Strike actions have engulfed Germany and crippled its economy, causing extensive disruptions for millions, as both train operators and airport staff have gone on strike amid a looming recession.
The leading economy in Europe has been facing challenges due to ongoing industrial disputes for several months, with employees and employers in various industries struggling to reach agreements amidst soaring inflation, high cost of living, and a sluggish business performance.
On Thursday, millions had to make alternative travel plans, after a 35-hour loco pilots’ walkout coincided with a two-day strike by Germany's national carrier Lufthansa Airline’s ground staff, crippling the country’s travel sector.
The latest mass industrial action led to passenger strands at platforms and airports and mass flight cancellations at Germany’s busiest airports, including main hub Frankfurt.
At 0100 GMT, engine men initiated their fifth round of strikes in an ongoing dispute over pay and working conditions, following a walkout in the cargo division that commenced on Wednesday evening.
Claus Weselsky, head of the German train drivers’ union (GDL) told reporters, “With this, we begin a so-called strike wave.”
GDL demands that national train operator Deutsche Bahn reduce workers’ weekly hours from 38 to 35 hours at full pay to help offset lofty inflation and staff shortages.
"The motivation is high to follow through with the conditions that we have set as GDL members," said train driver Philipp Grams at the picket line in Cologne.
Deutsche Bahn said it expected "massive disruptions" on Thursday and Friday.
The rail operator has accused the union of refusing to compromise.
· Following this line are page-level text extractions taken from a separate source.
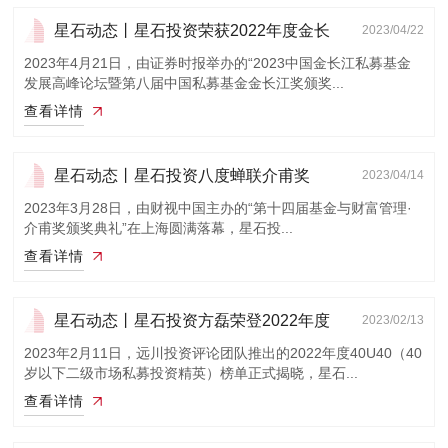
星石动态丨星石投资荣获2022年度金长
2023/04/22
江奖稳健发...
2023年4月21日，由证券时报举办的“2023中国金长江私募基金
发展高峰论坛暨第八届中国私募基金金长江奖颁奖...
查看详情
星石动态丨星石投资八度蝉联介甫奖
2023/04/14
2023年3月28日，由财视中国主办的“第十四届基金与财富管理·
介甫奖颁奖典礼”在上海圆满落幕，星石投...
查看详情
星石动态丨星石投资方磊荣登2022年度
2023/02/13
40U40榜单
2023年2月11日，远川投资评论团队推出的2022年度40U40（40
岁以下二级市场私募投资精英）榜单正式揭晓，星石...
查看详情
Its spokesperson, Achim Stauss said: "The other side doesn't budge a millimeter from its maximum position."
A one-day nationwide rail strike costs around $107 million in economic output, Michael Groemling, head of economic affairs at IW Koeln, told Reuters during GDL's last strike in late January.
"I don't like it much, but if it makes a difference, if people want to change something, why not?" said Katerina Stepanenko, standing on the platform at Cologne's main station.
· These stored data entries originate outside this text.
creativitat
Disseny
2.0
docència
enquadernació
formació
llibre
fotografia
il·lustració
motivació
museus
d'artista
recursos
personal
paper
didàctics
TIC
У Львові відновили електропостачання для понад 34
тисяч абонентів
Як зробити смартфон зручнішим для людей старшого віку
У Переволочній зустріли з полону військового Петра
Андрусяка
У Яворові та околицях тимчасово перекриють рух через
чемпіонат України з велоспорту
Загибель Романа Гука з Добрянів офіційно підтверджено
"Enough is enough. It's a big nuisance and I can't quite understand whether the demands, some of which are certainly justified, have to be enforced with such harsh means," stranded train passenger, Walter Roehrer told APTN News in Berlin.
Meanwhile, in air travel, Lufthansa ground staff held a nationwide strike from 0300 GMT on Thursday as the action is due to last until 0610 GMT on Saturday.
The Verdi union, which represents some 25,000 airline ground staff, is demanding a 12.5% pay rise or at least $547 more per month, along with an inflation compensation bonus of $3,283.
Lufthansa has offered inflation compensation bonus over a period of 28 months along with a 10% more pay, which is not enough to meet Verdi's demands.
The airline has warned that the strikes were a factor that would lead to a higher-than-expected operating loss in the first three months of 2024.
Frankfurt airport’s operator, Fraport announced that it had to cancel its planned departures because of the ongoing strike.
“Fraport is asking all passengers starting their journey in Frankfurt not to come to the airport on March 7 and to contact their airline,” Fraport said in a statement on Wednesday.
The ADV airport association, on the other hand, cautioned that the recent strikes in the aviation industry, occurring in Hamburg, Duesseldorf, and Frankfurt, were detrimental to Germany's image as a hub for business and tourism.
The German airliner also revealed on Thursday that its earnings had increased twofold in 2023, from $866 million in 2022 to $1.82 billion, due to the surge in demand following the recovery in the industry post the COVID-19 pandemic.
The costs of such strikes have been cautioned by the industry, following a 0.3% contraction in 2023 of the German economy, making it the world's worst-performing major economy, and the government's warning of a recovery that is weaker than anticipated.
The German government expects the economy to grow 0.2% this year, far less than a previously forecast 1.3% and is broadly expected to enter another technical recession by the first quarter of this year.